O aprofundamento da crise

A crise econômica que desaba como chumbo sobre a Grécia, agravada de 2010 para cá, se assenta na submissão desse país ao saque imperialista realizado pelo FMI, Banco Mundial e pela “Troika” (Banco Central Europeu).

A dívida pública da Grécia com estes organismos financeiros internacionais, que são compostas principalmente de capitais ianque e alemão, já ultrapassa 177% do PIB (Produto Interno Bruto) do país, ou seja, 240 bilhões de euros.

A fuga de capitais para outros países, que já chegou a 1,2 bilhão de euros, e o déficit comercial que atinge 2 bilhões de euros, também golpearam a produtividade (queda de 25%) e aumentaram o desemprego, que alcança 23% da população economicamente ativa. Mais de 300 mil pessoas vivem na miséria.

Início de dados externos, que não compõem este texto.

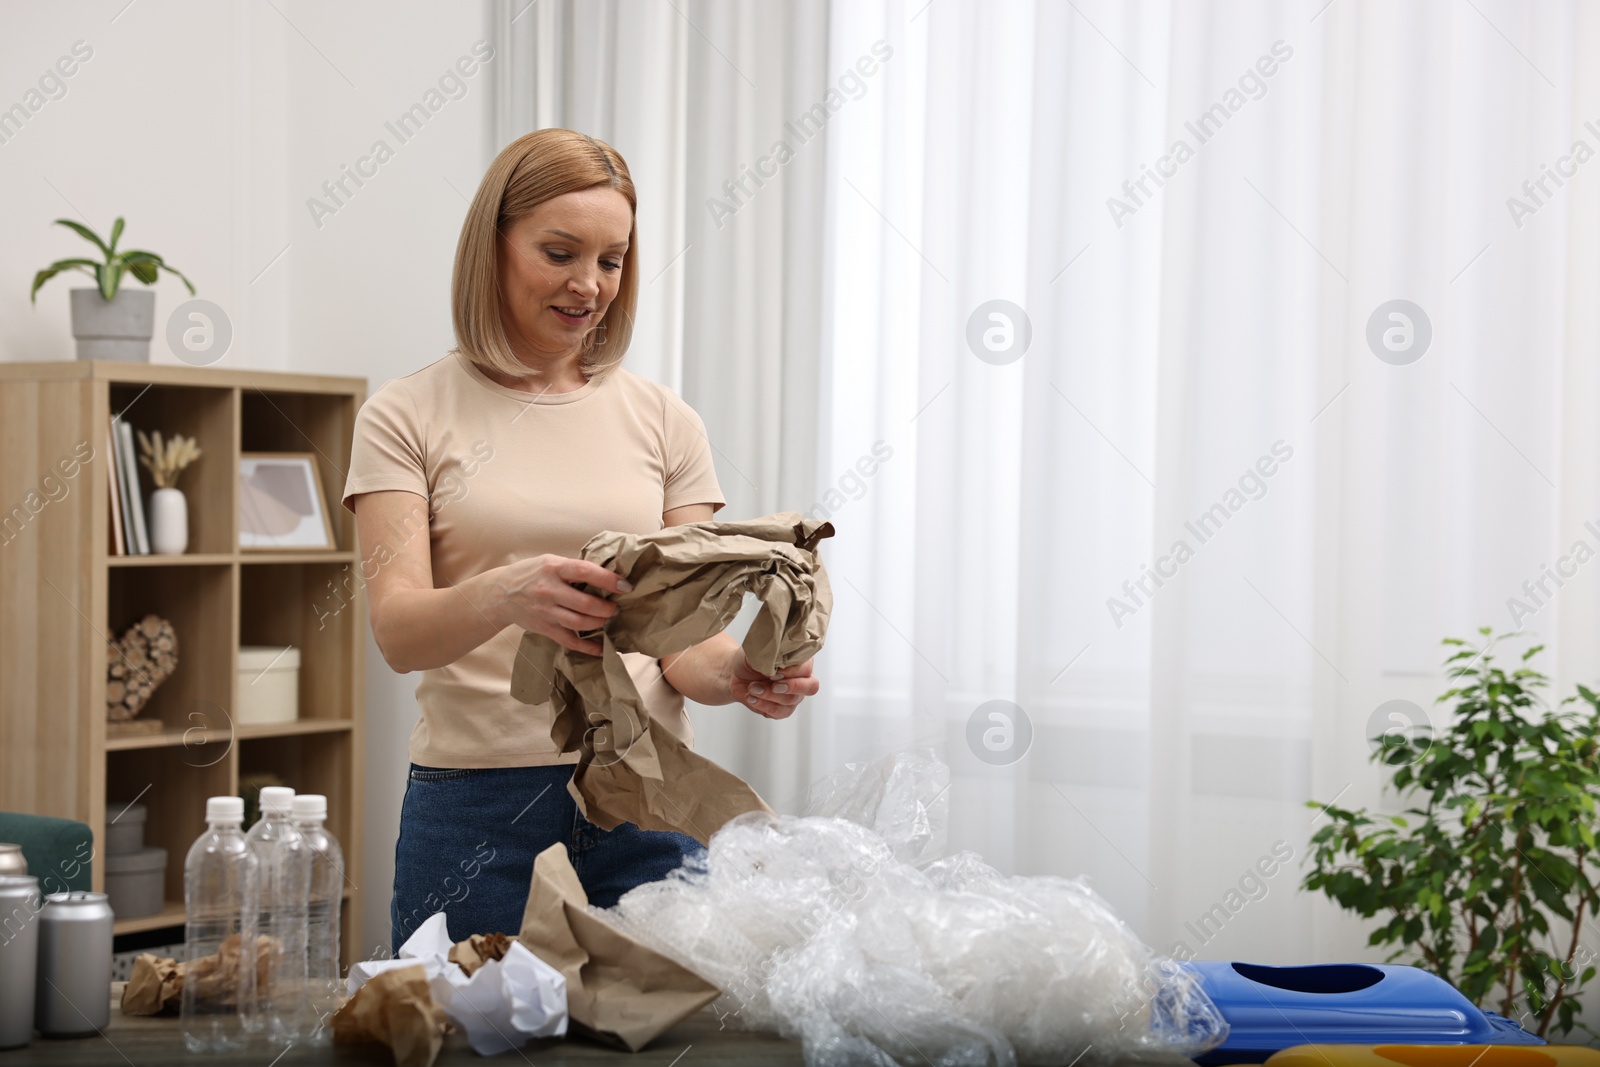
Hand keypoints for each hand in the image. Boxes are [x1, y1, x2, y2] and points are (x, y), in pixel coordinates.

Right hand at [490, 554, 630, 655]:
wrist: (500, 594)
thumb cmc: (531, 574)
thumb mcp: (550, 562)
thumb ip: (574, 568)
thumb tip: (607, 575)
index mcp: (554, 568)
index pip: (585, 572)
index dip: (608, 579)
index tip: (625, 586)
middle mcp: (549, 590)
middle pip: (584, 603)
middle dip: (606, 607)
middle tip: (615, 607)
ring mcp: (546, 612)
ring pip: (579, 623)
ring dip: (599, 623)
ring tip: (606, 618)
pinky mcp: (545, 628)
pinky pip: (569, 641)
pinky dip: (587, 647)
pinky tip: (600, 648)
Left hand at [729, 652, 819, 719]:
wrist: (737, 675)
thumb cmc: (751, 661)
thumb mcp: (757, 654)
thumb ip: (769, 657)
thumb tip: (775, 664)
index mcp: (800, 661)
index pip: (807, 667)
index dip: (794, 671)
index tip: (777, 671)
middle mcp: (802, 679)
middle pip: (810, 687)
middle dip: (792, 687)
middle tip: (774, 686)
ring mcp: (794, 696)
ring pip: (790, 700)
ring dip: (769, 695)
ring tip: (752, 688)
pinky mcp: (783, 709)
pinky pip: (779, 712)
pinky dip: (763, 705)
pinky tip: (752, 698)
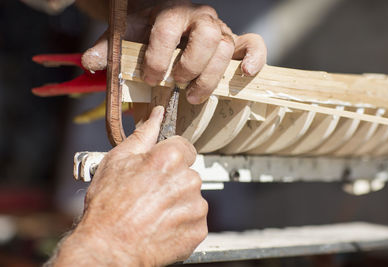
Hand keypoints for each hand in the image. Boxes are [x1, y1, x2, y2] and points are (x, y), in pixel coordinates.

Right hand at [54, 106, 207, 265]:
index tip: (158, 169)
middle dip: (173, 180)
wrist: (108, 247)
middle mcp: (188, 180)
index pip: (184, 147)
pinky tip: (162, 225)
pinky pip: (195, 219)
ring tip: (153, 212)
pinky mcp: (198, 229)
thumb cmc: (108, 206)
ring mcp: (195, 206)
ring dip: (178, 202)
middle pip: (188, 172)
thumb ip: (143, 134)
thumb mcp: (117, 160)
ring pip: (192, 196)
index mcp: (170, 158)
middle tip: (150, 194)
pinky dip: (182, 222)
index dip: (169, 157)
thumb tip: (157, 114)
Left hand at [81, 0, 266, 103]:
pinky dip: (255, 58)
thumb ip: (109, 49)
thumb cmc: (145, 32)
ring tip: (193, 95)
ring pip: (227, 48)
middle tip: (176, 85)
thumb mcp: (125, 37)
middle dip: (191, 66)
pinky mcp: (233, 42)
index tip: (151, 78)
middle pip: (207, 37)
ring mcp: (220, 29)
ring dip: (211, 76)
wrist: (162, 21)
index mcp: (171, 12)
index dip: (160, 56)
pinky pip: (253, 44)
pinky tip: (244, 73)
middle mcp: (200, 18)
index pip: (169, 29)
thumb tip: (90, 62)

O governo reacionário e oportunista da legenda Syriza, apresentada pelo monopólio da imprensa como “extrema-esquerda”, segue presidindo, na figura do primeiro-ministro Aléxis Tsípras, o corte de direitos, aumento dos impostos e a repressão às reivindicações populares.

Entre os ataques, está o aumento da idade para aposentadoria e o congelamento dos baixos salários do setor público. Isso joga amplos setores populares à luta gradativamente mais radicalizada para assegurar seus direitos fundamentais.